In explaining further how the warrant works, they explain that the one being persuaded may accept the evidence, but unless he or she also accepts the warrant, the claim is not believed. Now, even an unwritten warrant for an argument may be fairly specific to the claim being made (such as “you can trust Pew Research polls”) or perhaps more commonly, they can be a very broad assumption or belief that we take for granted that can apply to many claims.

So, the warrant is usually there, even when you don’t see it. I have a hunch that often, the warrants are kept silent on purpose; and various methods – including the use of emotion-charged words or ideas – are used to get people to jump to conclusions without realizing that the silent warrants or presuppositions are flawed (or at least so contrary to the anticipated reader’s position that the writer knows the warrant just wouldn’t fly).

It is important, then, that we are aware of a writer’s presuppositions, as it will have much to say about the idea being argued. If I stumble across a theological article challenging some established position, I first check out the author: What’s his background? Is he from a tradition that would color his thinking or even impact the meanings of the words being used? Does he have a personal history with the issue that would impact his thinking? Realizing these things will at least provide a clue to his presuppositions, while it may not invalidate his argument.
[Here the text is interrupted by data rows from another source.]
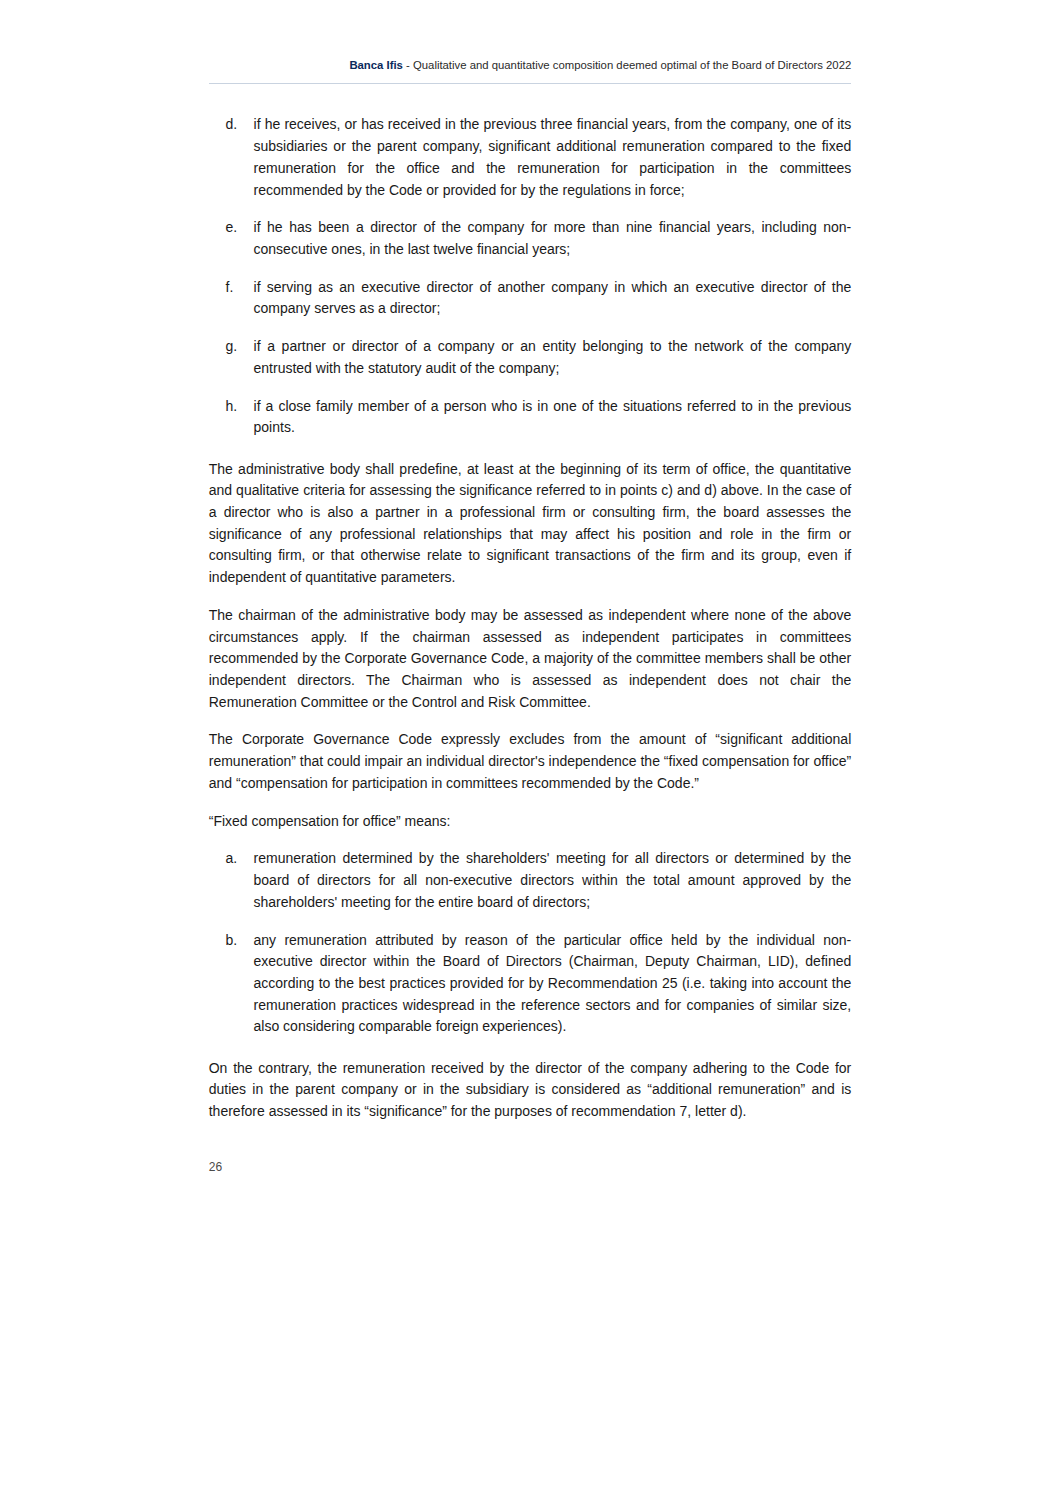Banca Ifis - Qualitative and quantitative composition deemed optimal of the Board of Directors 2022
d. if he receives, or has received in the previous three financial years, from the company, one of its subsidiaries or the parent company, significant additional remuneration compared to the fixed remuneration for the office and the remuneration for participation in the committees recommended by the Code or provided for by the regulations in force;
e. if he has been a director of the company for more than nine financial years, including non-consecutive ones, in the last twelve financial years;
f. if serving as an executive director of another company in which an executive director of the company serves as a director;
g. if a partner or director of a company or an entity belonging to the network of the company entrusted with the statutory audit of the company;
h. if a close family member of a person who is in one of the situations referred to in the previous points.
The administrative body shall predefine, at least at the beginning of its term of office, the quantitative and qualitative criteria for assessing the significance referred to in points c) and d) above. In the case of a director who is also a partner in a professional firm or consulting firm, the board assesses the significance of any professional relationships that may affect his position and role in the firm or consulting firm, or that otherwise relate to significant transactions of the firm and its group, even if independent of quantitative parameters.
The chairman of the administrative body may be assessed as independent where none of the above circumstances apply. If the chairman assessed as independent participates in committees recommended by the Corporate Governance Code, a majority of the committee members shall be other independent directors. The Chairman who is assessed as independent does not chair the Remuneration Committee or the Control and Risk Committee.
The Corporate Governance Code expressly excludes from the amount of “significant additional remuneration” that could impair an individual director's independence the “fixed compensation for office” and “compensation for participation in committees recommended by the Code.”
“Fixed compensation for office” means:
a. remuneration determined by the shareholders' meeting for all directors or determined by the board of directors for all non-executive directors within the total amount approved by the shareholders' meeting for the entire board of directors;
b. any remuneration attributed by reason of the particular office held by the individual non-executive director within the Board of Directors (Chairman, Deputy Chairman, LID), defined according to the best practices provided for by Recommendation 25 (i.e. taking into account the remuneration practices widespread in the reference sectors and for companies of similar size, also considering comparable foreign experiences).
On the contrary, the remuneration received by the director of the company adhering to the Code for duties in the parent company or in the subsidiary is considered as “additional remuneration” and is therefore assessed in its “significance” for the purposes of recommendation 7, letter d).
26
I try to be as overt as possible with my warrants or presuppositions, especially if they are not universally accepted. I am a Theist. Furthermore, I am a Theist who has subjective knowledge of God, not just objective. I believe in ways of knowing that fall outside of the scientific method. Now, I can’t say whether I believe in God because of experience, or if I believe that knowledge of God is possible because I have knowledge of God. Here, I can’t tell my a priori from my a posteriori, but it’s not important. What is important is that, for example, claims based on presuppositions of philosophical materialism don’t hold water for me, because of my presuppositions (which are in turn based on subjective knowledge which is not accepted by materialists).

See the problem?

So, beware the silent warrants. Find them, analyze them, and challenge them. They may be actually of more importance than the particular point being argued.